■ Assignment:
I need each line of the entries below that includes the string "прохождении".

Source records

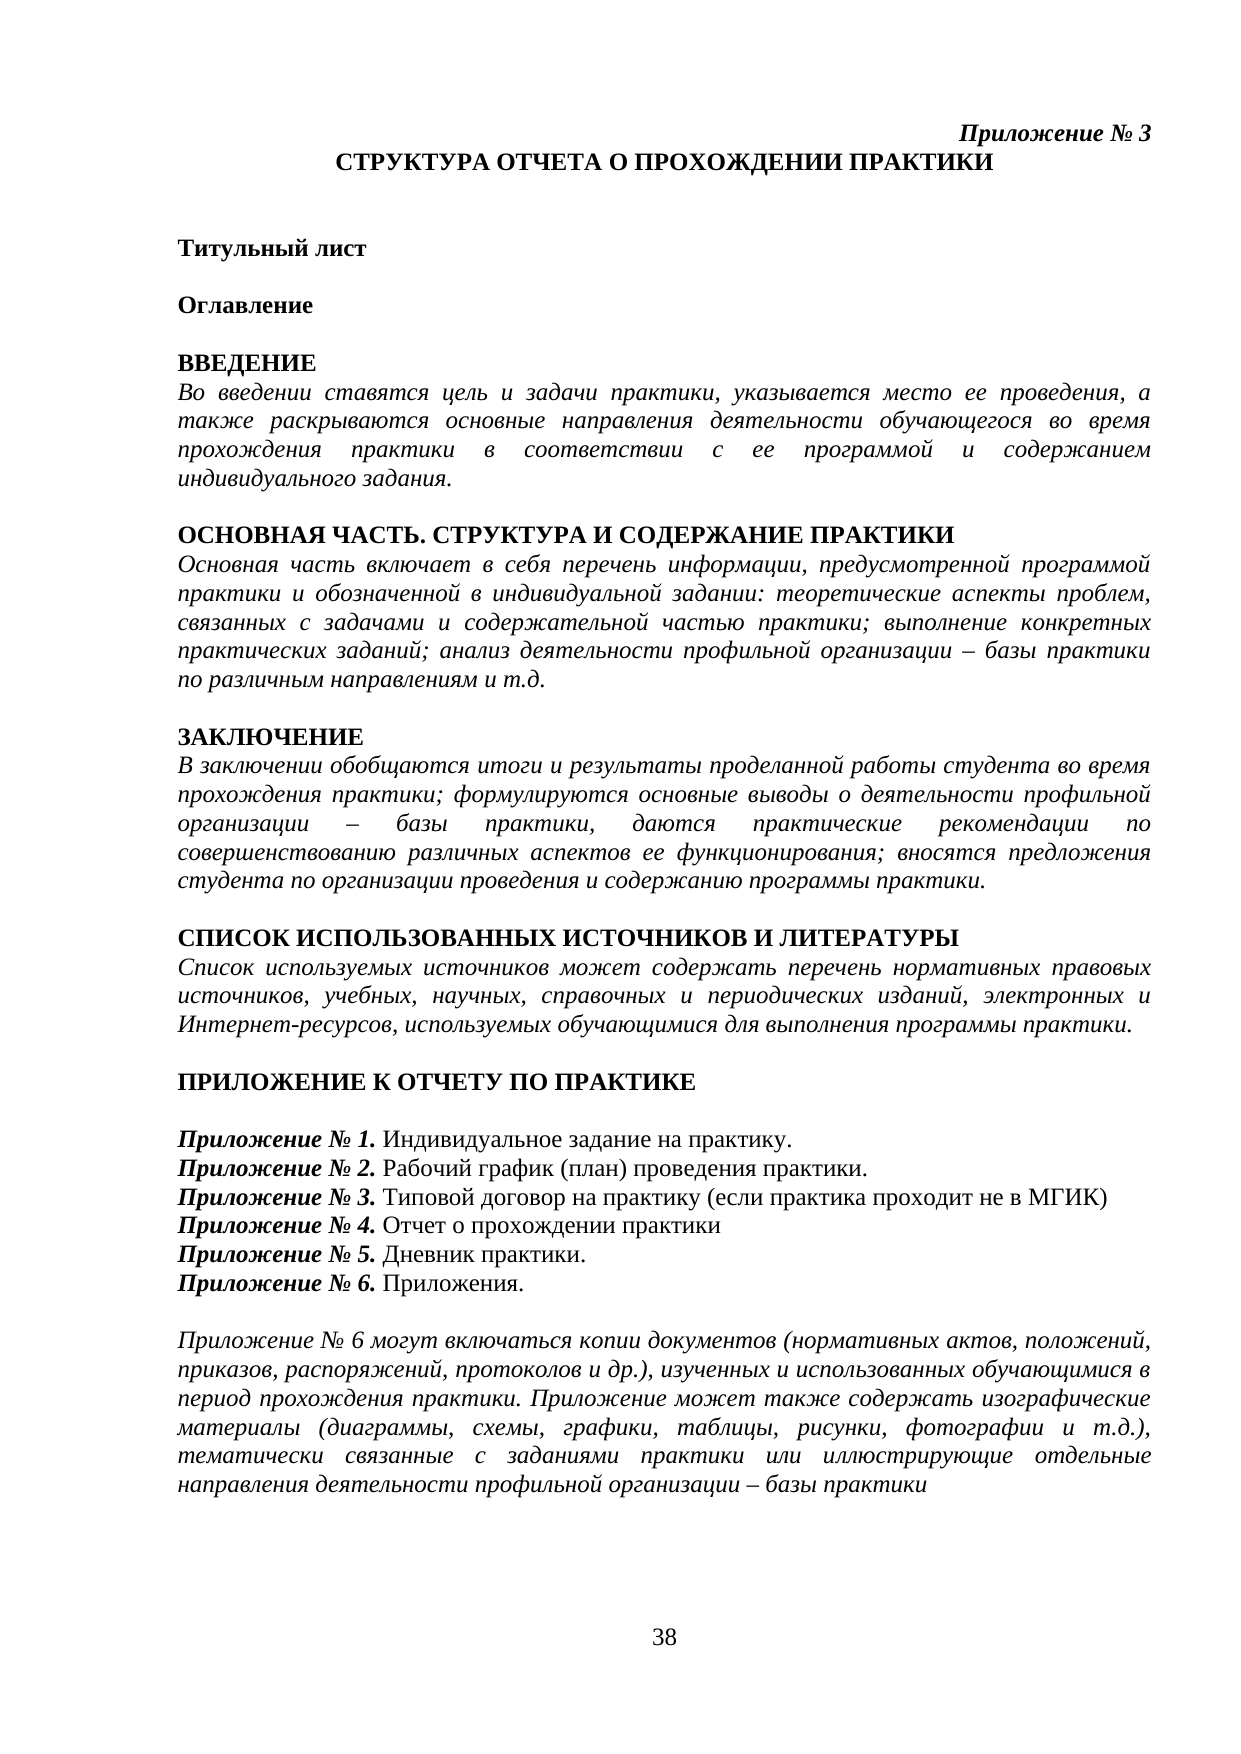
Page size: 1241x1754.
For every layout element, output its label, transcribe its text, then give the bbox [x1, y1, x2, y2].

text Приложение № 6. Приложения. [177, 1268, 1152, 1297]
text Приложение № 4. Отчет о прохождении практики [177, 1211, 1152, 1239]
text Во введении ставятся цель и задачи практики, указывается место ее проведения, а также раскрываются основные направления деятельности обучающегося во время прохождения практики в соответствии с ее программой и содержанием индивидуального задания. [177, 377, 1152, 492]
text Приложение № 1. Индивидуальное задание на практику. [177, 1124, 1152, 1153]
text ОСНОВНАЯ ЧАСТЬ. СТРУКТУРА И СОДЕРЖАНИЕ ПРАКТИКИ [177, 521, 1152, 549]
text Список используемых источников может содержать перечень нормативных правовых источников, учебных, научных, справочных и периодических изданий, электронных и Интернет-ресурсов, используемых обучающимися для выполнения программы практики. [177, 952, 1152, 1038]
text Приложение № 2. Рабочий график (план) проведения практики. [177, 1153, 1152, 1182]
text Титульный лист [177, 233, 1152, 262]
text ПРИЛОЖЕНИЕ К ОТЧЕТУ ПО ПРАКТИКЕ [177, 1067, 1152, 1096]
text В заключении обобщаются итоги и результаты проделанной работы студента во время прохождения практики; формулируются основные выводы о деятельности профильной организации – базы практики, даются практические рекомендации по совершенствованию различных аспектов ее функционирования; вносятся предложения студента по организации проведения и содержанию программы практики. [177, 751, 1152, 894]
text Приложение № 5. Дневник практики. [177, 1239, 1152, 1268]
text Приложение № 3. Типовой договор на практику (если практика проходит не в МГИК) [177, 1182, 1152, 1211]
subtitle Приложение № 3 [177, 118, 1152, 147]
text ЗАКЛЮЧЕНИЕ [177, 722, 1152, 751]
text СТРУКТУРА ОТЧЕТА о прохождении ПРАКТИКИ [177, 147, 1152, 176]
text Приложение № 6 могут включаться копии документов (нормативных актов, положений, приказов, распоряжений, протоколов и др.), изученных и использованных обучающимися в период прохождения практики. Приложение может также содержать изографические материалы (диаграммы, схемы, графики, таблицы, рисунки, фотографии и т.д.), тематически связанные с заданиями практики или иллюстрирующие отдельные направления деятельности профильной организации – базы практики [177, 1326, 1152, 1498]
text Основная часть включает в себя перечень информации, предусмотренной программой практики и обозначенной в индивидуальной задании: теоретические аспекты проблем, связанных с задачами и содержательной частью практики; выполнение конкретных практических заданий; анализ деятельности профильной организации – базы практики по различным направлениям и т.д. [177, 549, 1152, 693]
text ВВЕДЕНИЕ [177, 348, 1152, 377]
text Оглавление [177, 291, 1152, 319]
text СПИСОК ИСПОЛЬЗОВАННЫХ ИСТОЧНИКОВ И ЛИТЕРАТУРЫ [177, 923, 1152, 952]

■ Finished exercise:
text Приложение № 4. Отчет о прохождении практики [177, 1211, 1152, 1239]
text СТРУКТУРА ОТЧЕТА о прохождении ПРАКТИКИ [177, 147, 1152, 176]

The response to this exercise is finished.